UK Chancellor of the Exchequer Phillip Hammond (finance minister) delivered his budget on Wednesday last week. The tame budget was overshadowed by news that UK productivity and hence economic growth had stalled. In this post I search for the underlying causes of economic malaise and explore the structure of UK GDP; UK Government and private debt levels; demographics, in particular our ageing population; Higher Education policy, in particular over-production of sub-prime graduates and lastly UK Energy Policy that is focussed on high cost inefficient energy systems.
It has been frustrating to say the least listening to politicians, their advisors and a host of media commentators proclaim surprise and bewilderment that the UK economy seemed to be broken. Since no one seems to know how it broke, then it is clear no one will know how to fix it, if it can indeed be fixed. In this post I voice opinions on several factors that have combined to create these unwelcome circumstances and in the traditions of this blog, there is an energy theme, which I will leave until last touching on the topics of debt, demographics and sub-prime education en-route.
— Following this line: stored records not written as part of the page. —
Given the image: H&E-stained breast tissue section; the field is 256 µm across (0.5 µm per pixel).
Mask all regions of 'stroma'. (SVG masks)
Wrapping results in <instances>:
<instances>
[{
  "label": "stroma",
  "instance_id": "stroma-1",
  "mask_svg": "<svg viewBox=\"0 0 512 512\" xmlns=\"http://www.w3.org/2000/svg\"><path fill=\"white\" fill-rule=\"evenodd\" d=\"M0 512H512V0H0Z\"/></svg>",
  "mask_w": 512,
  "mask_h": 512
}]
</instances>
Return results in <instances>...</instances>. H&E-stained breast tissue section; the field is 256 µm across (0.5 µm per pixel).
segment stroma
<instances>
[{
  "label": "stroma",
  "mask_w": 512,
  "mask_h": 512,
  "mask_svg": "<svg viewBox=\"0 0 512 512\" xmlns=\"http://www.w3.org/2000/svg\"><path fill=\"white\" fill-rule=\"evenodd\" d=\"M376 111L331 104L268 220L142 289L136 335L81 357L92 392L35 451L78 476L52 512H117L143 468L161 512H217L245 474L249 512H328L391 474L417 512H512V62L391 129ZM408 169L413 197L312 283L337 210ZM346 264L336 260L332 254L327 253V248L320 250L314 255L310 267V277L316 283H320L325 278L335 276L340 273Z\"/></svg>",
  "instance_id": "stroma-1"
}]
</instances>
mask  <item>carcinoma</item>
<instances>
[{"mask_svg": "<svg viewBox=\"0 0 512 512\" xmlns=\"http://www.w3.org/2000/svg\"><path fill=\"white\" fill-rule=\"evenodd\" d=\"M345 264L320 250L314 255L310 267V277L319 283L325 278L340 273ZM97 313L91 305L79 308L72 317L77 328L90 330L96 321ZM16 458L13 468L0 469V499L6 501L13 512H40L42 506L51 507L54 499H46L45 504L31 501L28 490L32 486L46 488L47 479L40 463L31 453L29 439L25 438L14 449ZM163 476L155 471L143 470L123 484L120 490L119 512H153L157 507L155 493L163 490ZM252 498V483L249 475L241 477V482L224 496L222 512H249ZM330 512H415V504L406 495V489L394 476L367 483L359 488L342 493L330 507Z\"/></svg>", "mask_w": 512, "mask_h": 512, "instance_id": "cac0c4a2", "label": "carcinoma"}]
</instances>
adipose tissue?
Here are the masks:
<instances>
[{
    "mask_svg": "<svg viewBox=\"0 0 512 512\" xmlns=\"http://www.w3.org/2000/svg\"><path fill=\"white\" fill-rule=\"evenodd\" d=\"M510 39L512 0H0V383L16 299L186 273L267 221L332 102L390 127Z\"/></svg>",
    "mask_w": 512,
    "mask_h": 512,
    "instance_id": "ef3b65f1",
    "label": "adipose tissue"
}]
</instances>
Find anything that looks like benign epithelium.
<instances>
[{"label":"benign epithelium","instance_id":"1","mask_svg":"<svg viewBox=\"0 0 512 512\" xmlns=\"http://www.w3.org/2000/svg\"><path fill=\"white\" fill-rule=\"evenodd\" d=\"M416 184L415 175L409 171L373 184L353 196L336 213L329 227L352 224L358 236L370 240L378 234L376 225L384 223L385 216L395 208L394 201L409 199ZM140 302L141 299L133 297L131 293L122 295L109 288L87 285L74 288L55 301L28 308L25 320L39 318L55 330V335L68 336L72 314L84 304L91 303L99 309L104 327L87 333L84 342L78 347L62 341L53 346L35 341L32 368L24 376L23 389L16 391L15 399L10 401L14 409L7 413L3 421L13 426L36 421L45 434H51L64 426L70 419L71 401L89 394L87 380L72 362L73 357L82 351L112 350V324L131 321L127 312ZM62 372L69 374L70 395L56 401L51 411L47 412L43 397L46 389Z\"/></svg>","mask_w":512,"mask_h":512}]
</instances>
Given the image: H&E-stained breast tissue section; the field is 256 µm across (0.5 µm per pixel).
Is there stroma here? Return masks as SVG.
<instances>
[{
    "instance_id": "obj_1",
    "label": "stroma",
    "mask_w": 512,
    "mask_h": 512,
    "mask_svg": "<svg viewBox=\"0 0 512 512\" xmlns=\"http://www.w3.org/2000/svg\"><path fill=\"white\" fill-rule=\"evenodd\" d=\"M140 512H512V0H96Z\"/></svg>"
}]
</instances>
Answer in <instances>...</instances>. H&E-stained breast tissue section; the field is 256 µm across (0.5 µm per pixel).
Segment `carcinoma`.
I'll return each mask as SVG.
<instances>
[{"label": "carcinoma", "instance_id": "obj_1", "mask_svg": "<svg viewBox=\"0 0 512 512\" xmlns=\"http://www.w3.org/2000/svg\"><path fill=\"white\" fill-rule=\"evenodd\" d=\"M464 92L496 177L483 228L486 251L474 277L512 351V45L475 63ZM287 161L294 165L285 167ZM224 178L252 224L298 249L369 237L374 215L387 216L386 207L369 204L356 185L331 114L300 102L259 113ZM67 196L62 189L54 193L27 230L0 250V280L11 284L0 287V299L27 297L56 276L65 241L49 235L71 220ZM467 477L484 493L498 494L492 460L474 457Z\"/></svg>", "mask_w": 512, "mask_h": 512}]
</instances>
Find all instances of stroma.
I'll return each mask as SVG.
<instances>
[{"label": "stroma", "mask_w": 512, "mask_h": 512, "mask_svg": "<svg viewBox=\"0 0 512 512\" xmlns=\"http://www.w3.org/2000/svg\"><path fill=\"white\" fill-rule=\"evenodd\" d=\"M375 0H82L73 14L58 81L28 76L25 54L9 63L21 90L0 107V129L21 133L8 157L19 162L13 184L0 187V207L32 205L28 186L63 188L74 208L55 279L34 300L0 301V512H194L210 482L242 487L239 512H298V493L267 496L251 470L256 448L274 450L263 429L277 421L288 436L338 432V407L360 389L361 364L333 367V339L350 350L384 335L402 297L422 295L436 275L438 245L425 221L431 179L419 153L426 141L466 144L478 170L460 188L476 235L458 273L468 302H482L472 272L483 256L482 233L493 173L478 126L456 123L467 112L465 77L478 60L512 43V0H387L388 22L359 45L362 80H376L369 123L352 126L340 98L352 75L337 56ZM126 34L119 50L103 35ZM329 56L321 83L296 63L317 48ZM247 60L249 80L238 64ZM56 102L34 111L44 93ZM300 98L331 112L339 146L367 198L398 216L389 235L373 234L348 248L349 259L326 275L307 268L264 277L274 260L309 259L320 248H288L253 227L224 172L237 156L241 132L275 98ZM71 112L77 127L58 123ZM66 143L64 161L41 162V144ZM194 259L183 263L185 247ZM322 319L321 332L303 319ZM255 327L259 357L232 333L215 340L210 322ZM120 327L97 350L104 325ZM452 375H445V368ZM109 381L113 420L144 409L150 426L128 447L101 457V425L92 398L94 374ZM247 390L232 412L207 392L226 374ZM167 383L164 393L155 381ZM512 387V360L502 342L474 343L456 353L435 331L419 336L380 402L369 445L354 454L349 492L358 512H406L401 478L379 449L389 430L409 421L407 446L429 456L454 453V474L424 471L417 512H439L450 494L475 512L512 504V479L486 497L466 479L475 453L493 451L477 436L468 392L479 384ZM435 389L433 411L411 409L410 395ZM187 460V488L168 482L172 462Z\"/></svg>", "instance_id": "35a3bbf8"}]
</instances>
In very simple terms, the size of the UK economy can be expressed as the number of people times their average economic output. A refined measure would be the number of working-age people (16 to 66) times their average economic output. Economic growth is defined as the percentage change of this aggregate productivity from one year to the next. With the current economic model, growth is vital to the country since it feeds directly through to tax receipts used to deliver public services such as health care, welfare, education and defence. The level of aggregate borrowing (national debt) considered prudent may also be compared to GDP. If GDP growth stalls, so does the ability of the government to borrow prudently to finance public services.